BUNDESVERFASSUNGSGERICHT
- 2 BvR 452/01 -
des Herrn M...,
hat die 3. Kammer des Zweiten Senats des
Bundesverfassungsgerichts durch
den Vizepräsidenten Hassemer,
die Richterin Osterloh
und den Richter Mellinghoff
gemäß § 93b in Verbindung mit § 93a
BVerfGG in der Fassung der Bekanntmachung vom 11. August 1993
(BGBl I S. 1473) am 13. Juni 2002 einstimmig beschlossen:
Die Verfassungsbeschwerde wird nicht zur
Entscheidung angenommen.
1
Die Voraussetzungen für eine Annahme der
Verfassungsbeschwerde gemäß § 93a Abs. 2 BVerfGG liegen
nicht vor, weil die Verfassungsbeschwerde unzulässig ist. Der
Beschwerdeführer hat es versäumt, vor Anrufung des
Bundesverfassungsgerichts den Rechtsweg zu erschöpfen
(§ 90 Abs. 2 Satz 1 BVerfGG). Nach der ständigen
Rechtsprechung des Bundesverfassungsgerichts ist der
Rechtsweg grundsätzlich nicht erschöpft, wenn die Sache durch
ein Revisionsgericht an die Vorinstanz zurückverwiesen wird.
Die Bindungswirkung des Revisionsurteils hinsichtlich der für
einen Beschwerdeführer ungünstigen Beurteilung der
verfassungsrechtlichen Lage ändert daran nichts.

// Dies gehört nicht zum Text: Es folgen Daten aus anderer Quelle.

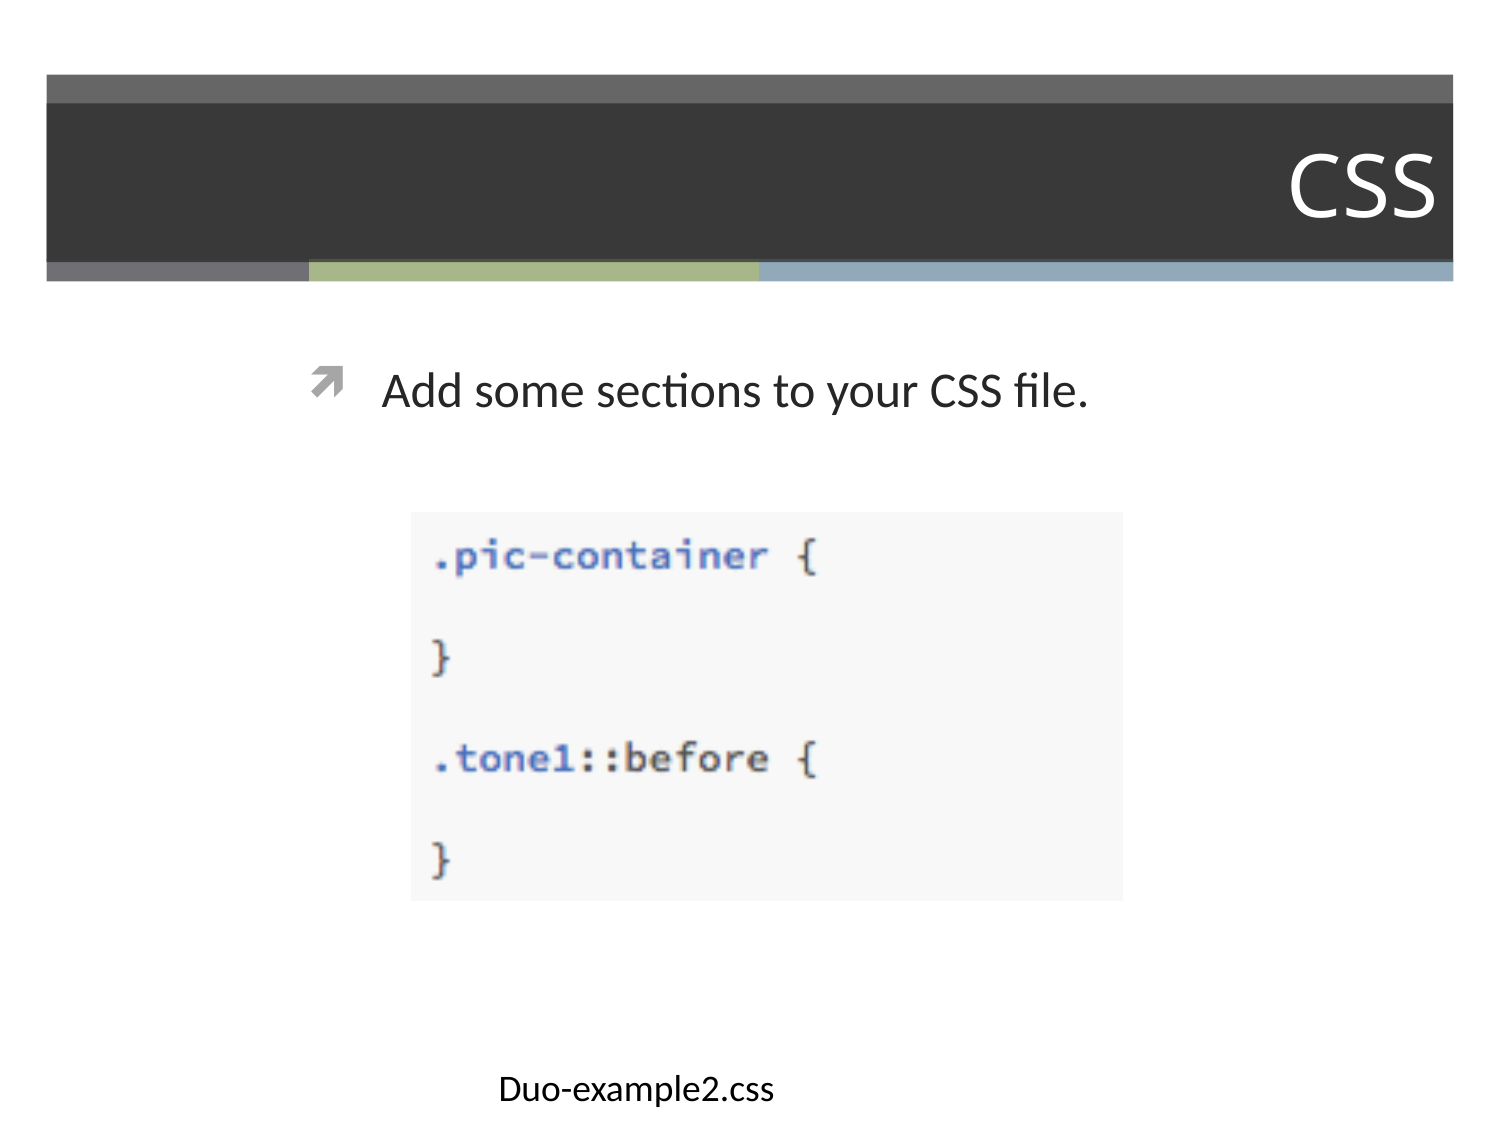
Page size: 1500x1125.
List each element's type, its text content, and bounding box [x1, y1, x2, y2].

text_box Duo-example2.css [483, 1056, 1124, 1116]
title CSS [46, 103, 1454, 263]
picture [410, 512, 1124, 902]
list Add some sections to your CSS file. [292, 350, 1454, 1005]
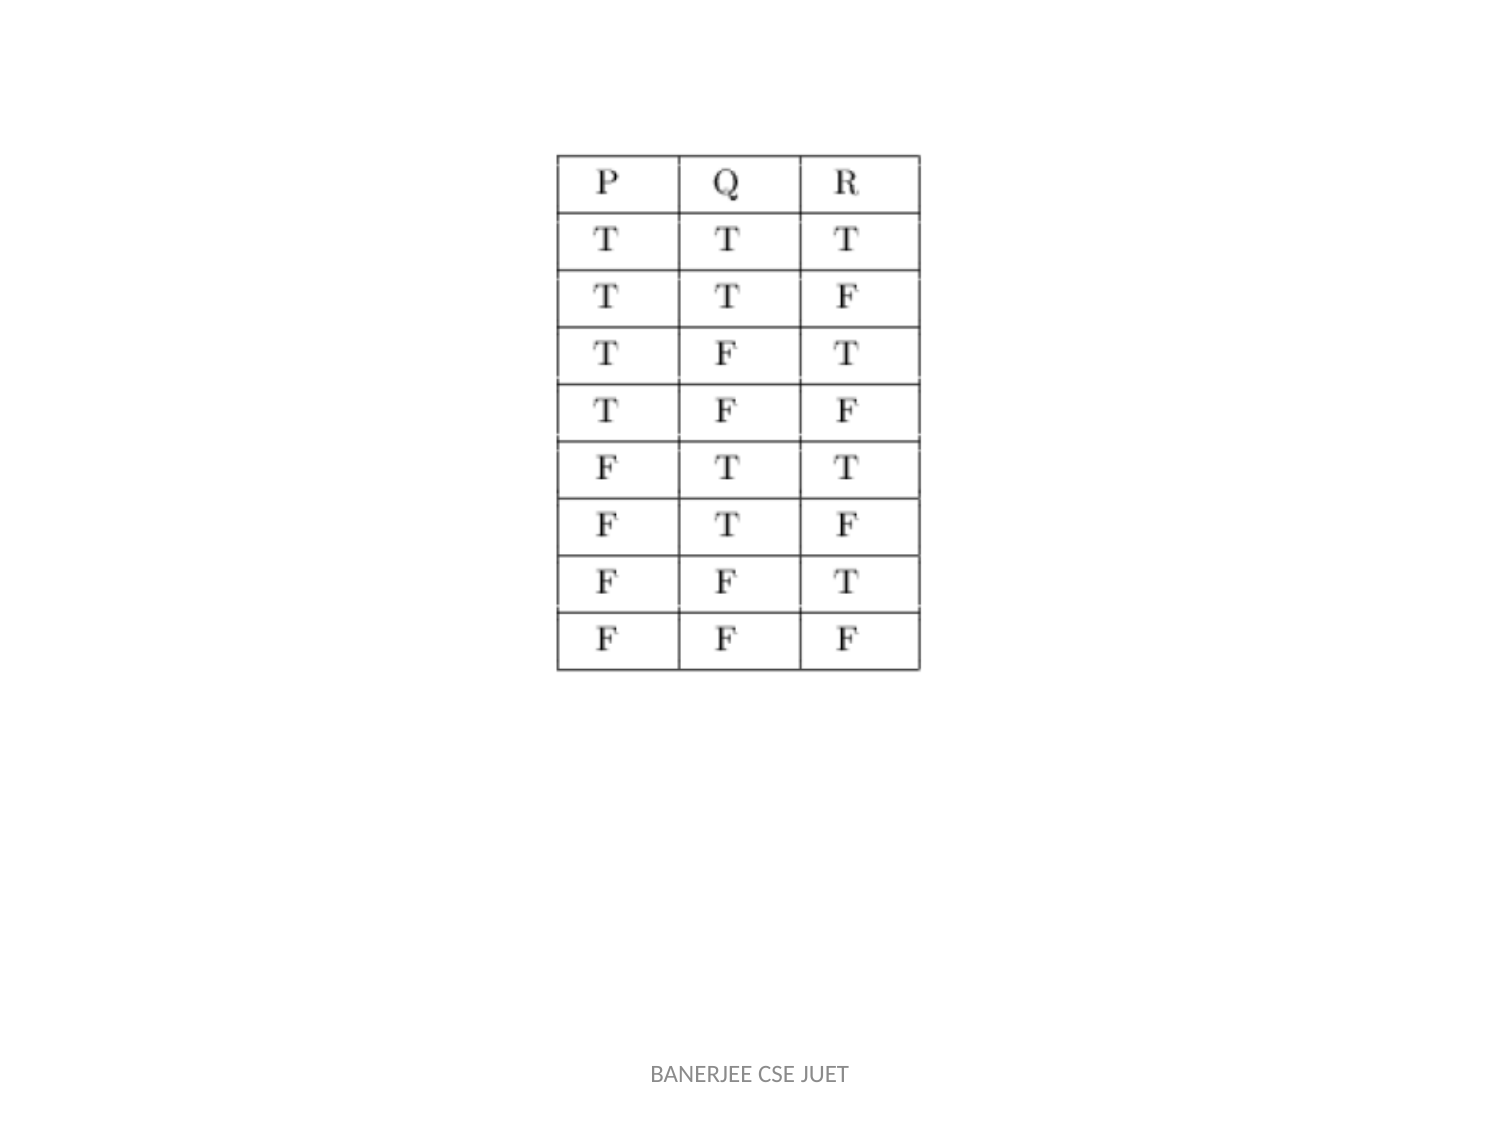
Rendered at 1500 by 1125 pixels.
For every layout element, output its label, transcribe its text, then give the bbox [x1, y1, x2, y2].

picture [549, 149, 929, 680]
footer BANERJEE CSE JUET [512, 1042, 988, 1103]
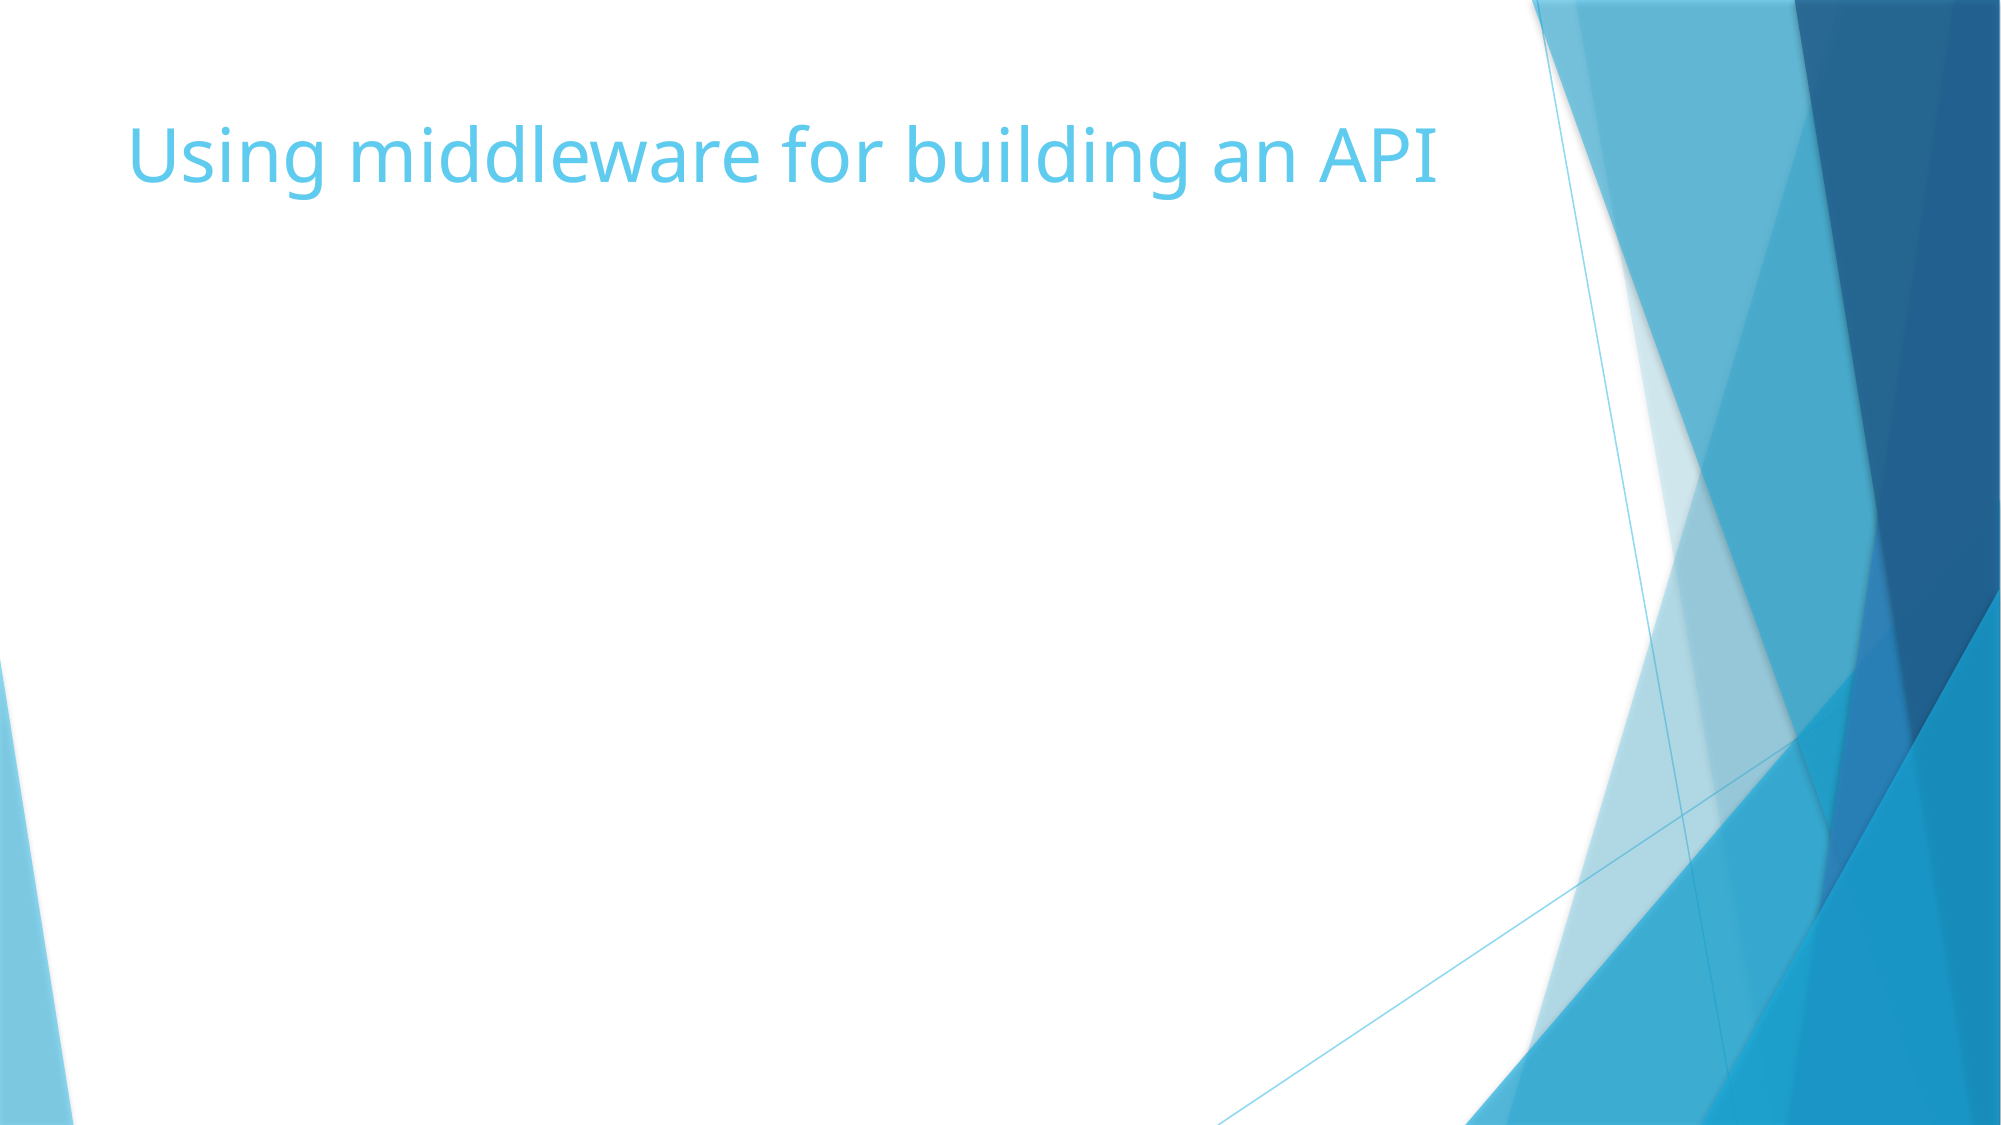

Rechtsausführungen in den Gründen der Entscheidung schaffen
für sich allein keine Beschwer im Rechtssinn. Entscheidend
ist vielmehr, ob ein Beschwerdeführer im Ergebnis mit seinem
Begehren noch Erfolg haben kann (vgl. BVerfGE 8, 222
; 78, 58 ; Beschluss der 1. Kammer des
Ersten Senats des Bundesverfassungsgerichts vom 27. April
2000 - 1 BvR 256/97 -, NJW 2000, S. 3198). Gemessen daran hat
der Beschwerdeführer hier den Rechtsweg noch nicht erschöpft.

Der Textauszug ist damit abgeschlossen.